Officer Saunders had responded to the scene with Officer Bassett. Further proof that the disturbance did not end quickly was that these two officers could not becalm the situation. They requested the assistance of Lt. Fred Marcucci.
Norasteh stayed angry. He refused to answer some questions at his deposition; at trial this exchange occurred:
Q. Did anyone ever state that there had been any pushing on the line?
A. You know what? . . . I’m not gonna answer that . . . I am just so upset about the fact that these people lied that . . . I’ve been upset for several weeks.
Section 240.20 of the Penal Law provides, in part, that a “person is guilty of disorderly conduct when, with intent to cause public inconvenience, annoyance or alarm, or recklessly creating a risk thereof” he or she does any of seven proscribed activities, including: engaging “in fighting or in violent, tumultuous or threatening behavior”; making “unreasonable noise”; or “obstruct[ing] vehicular or pedestrian traffic . . . ”

Disorderly conduct is an offense that focuses on the public dimension: “[t]he clear aim was to reserve the disorderly conduct statute for situations that carried beyond the concern of individual disputants to a point where they had become a potential or immediate public problem.” People v Munafo, 50 NY2d 326, 331, 428 NYS2d 924, 926 (1980). What occurred here was a disturbance that disrupted the normal operation of a unit of the Unified Court System; in fact, the Clerk of the Court believed it necessary to request assistance from security personnel. Given more than one eyewitness, the claimant’s demeanor, and that part of the disturbance took place in plain sight of at least two court officers, there was probable cause to arrest Mr. Norasteh and thus a claim for damages grounded on false arrest cannot succeed. Broughton v State of New York, 37 NY2d 451, 373 NYS2d 87 (1975); Batista v City of New York, 15 AD3d 304, 790 NYS2d 445 (1st Dept 2005). Perhaps Ms. X was not in fact originally on line, and thus claimant was right to believe she had cut into the line and usurped his position, but such does not warrant behavior that obstructs the orderly operation of a court house.
Claimant argues that all this was pretextual and that, “They arrested me simply and merely because I refused to show my ID. That’s simple as that.” But earlier, he had testified otherwise: “I’ll show you my identification if you want to see who I am,” but not if it is to be part of the Occurrence Report:
I said, “Well, your report is going to be filled with these lies.” They said, “yes, we have [to], it’s our job.” And I said, “I’m not interested in that. I’m not going to show you my ID.”
The Report was a necessary part of the security function of the officers. The other individuals who were interviewed for the Report, Ms. X and Mr. Handler, were both asked for their identification. The facts here are distinguishable from those that arise directly from a “stop and identify” statute.
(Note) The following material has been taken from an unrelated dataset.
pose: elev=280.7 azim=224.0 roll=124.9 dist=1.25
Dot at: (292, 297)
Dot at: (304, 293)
See Hiibel v Sixth Judicial District Court of Nevada, 542 US 177 (2004); People v Alba, 81 AD2d 345, 440 NYS2d 230 (1st Dept 1981), appeal dismissed 56 NY2d 642, 450 NYS2d 787 (1982).
In view of the foregoing, the claim of Payman Norasteh (claim no. 107989) is dismissed.

June 9, 2005
New York, New York

Judge of the Court of Claims

[2] Subdivisions one, two and five, respectively, of §240.20. The Complaint/Information references only subdivision one (cl exh 1, p.2).